Aim of the task :: Going through the data below, please show each line containing the string "Courtyard".

**** Records for processing ****

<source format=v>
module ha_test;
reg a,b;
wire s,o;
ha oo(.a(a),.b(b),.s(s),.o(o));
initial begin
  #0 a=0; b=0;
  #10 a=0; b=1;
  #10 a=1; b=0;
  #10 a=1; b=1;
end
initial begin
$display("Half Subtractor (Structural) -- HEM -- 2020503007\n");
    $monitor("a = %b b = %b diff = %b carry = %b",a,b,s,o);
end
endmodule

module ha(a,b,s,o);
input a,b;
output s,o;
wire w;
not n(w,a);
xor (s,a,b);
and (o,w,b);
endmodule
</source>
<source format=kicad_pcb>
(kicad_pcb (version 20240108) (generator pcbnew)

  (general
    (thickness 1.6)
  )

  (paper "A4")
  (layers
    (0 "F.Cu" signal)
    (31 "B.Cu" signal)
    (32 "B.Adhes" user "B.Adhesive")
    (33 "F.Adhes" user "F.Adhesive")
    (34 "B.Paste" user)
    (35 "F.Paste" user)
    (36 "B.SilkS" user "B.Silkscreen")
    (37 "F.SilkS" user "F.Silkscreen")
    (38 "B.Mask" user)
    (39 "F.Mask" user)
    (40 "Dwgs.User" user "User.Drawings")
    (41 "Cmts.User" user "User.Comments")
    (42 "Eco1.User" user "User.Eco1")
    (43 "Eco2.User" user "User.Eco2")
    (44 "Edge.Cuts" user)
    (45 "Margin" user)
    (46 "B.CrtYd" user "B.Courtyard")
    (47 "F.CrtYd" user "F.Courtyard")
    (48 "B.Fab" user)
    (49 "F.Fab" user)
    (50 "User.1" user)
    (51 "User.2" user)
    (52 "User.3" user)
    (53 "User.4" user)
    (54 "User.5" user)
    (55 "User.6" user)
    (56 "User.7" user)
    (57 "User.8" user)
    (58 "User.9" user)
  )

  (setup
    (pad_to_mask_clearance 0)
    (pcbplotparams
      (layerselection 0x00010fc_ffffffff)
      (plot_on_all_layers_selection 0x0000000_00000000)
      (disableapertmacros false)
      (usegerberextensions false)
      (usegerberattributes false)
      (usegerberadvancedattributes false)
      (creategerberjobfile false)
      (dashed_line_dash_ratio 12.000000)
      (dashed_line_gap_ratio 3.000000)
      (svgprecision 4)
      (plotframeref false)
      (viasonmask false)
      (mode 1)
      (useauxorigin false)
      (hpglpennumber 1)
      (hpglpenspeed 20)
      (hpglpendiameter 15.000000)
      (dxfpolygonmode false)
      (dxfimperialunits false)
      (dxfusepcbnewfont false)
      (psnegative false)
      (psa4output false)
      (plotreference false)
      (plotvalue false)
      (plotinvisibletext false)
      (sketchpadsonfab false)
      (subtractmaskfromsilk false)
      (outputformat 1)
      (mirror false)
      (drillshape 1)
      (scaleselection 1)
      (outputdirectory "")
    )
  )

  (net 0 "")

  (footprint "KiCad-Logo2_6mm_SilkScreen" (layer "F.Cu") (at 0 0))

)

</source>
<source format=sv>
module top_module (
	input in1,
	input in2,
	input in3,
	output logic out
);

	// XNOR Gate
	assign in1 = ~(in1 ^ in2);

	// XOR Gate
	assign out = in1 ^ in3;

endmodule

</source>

****
**** Records for processing ****

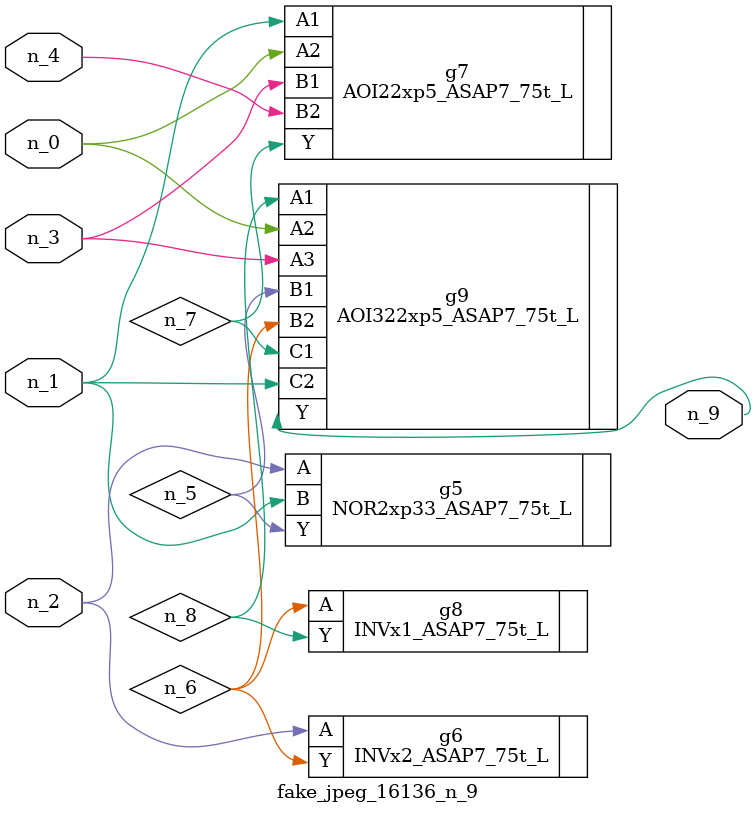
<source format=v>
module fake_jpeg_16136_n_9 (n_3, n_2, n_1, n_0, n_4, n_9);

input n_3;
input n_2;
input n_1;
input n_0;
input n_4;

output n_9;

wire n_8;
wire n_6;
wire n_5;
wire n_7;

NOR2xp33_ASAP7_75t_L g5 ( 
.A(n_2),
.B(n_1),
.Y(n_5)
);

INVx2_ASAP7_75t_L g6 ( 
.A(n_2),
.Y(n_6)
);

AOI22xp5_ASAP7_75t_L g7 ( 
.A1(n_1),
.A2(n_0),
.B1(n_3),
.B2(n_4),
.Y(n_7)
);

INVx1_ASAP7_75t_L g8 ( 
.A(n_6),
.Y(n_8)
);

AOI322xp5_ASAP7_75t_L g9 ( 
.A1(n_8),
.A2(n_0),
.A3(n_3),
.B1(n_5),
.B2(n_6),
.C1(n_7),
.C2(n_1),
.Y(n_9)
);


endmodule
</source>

****
**** Records for processing ****

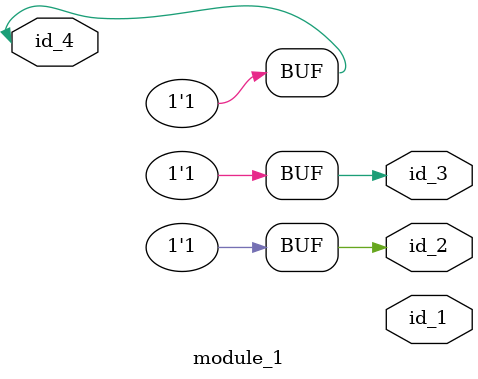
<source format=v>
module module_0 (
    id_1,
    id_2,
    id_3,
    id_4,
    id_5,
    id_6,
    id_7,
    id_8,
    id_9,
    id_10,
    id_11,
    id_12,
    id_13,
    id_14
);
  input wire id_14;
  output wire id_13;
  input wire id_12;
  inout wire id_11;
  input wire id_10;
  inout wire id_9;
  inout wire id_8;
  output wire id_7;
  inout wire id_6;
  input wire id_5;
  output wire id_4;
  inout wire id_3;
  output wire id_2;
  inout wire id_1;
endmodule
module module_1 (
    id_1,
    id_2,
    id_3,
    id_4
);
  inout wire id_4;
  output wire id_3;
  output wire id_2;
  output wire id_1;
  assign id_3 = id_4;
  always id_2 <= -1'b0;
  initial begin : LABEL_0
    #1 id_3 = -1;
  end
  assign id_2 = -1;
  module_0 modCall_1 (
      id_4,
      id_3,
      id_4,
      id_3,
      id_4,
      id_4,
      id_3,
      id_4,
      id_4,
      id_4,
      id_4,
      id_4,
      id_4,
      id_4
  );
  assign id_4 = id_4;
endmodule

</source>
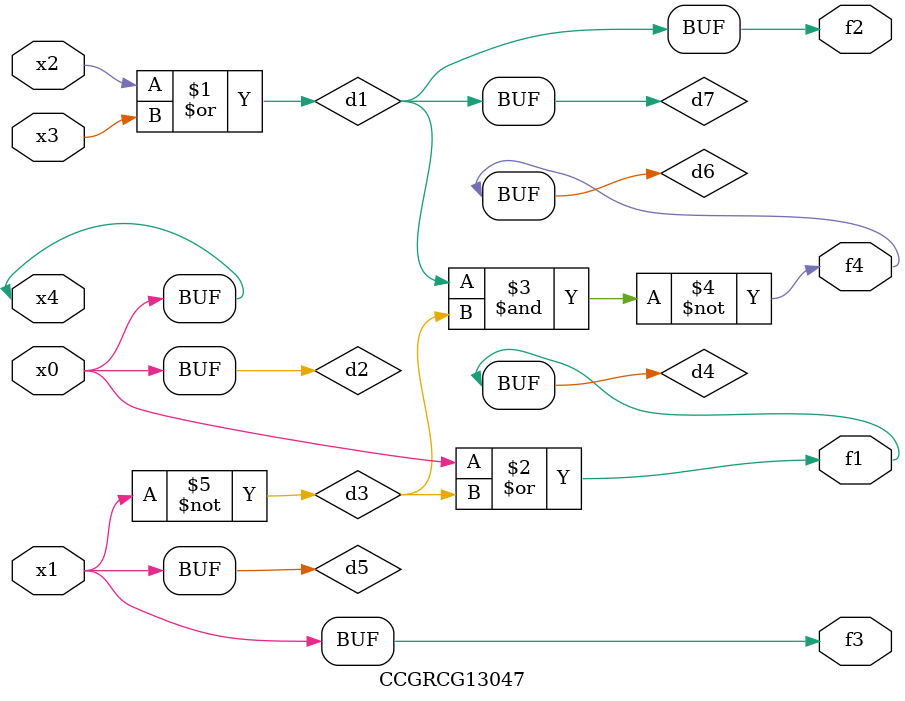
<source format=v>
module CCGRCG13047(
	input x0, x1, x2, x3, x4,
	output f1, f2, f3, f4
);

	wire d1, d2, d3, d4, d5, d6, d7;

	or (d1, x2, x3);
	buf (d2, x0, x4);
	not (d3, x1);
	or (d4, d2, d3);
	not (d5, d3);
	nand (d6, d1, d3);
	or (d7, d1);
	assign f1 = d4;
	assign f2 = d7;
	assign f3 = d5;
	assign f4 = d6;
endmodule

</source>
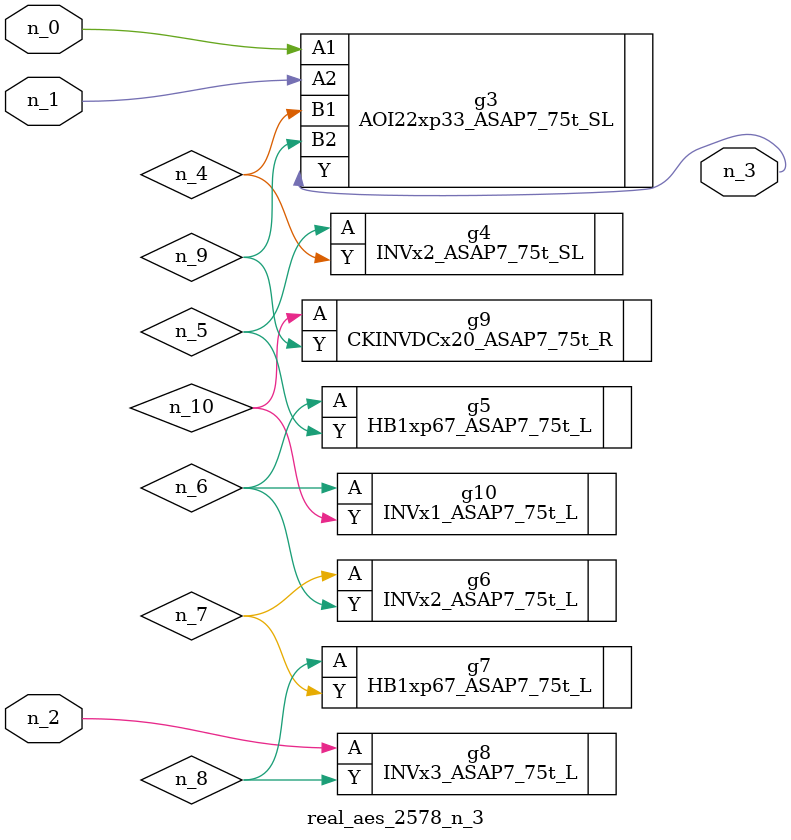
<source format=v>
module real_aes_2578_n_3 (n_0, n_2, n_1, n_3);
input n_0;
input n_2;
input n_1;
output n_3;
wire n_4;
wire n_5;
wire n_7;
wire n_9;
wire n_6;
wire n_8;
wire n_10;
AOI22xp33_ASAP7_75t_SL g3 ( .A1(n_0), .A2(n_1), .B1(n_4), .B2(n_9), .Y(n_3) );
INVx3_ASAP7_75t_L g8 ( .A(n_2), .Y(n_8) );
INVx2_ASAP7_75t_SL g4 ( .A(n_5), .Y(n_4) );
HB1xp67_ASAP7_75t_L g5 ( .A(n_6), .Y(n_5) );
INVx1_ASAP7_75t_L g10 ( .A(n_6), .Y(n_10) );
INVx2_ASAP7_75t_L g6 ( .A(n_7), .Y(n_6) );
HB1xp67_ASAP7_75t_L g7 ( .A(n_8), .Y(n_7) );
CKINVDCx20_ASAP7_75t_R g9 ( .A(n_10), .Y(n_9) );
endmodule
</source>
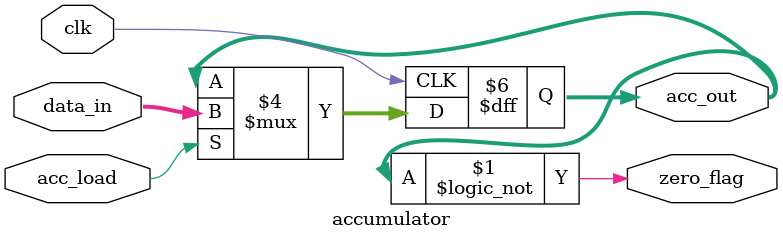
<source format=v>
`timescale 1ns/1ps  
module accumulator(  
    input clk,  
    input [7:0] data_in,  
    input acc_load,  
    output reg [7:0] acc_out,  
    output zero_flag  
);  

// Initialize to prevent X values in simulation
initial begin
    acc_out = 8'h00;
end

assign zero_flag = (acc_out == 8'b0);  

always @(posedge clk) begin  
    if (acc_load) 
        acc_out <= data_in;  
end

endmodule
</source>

****

Response to this task ::
    (46 "B.CrtYd" user "B.Courtyard")
    (47 "F.CrtYd" user "F.Courtyard")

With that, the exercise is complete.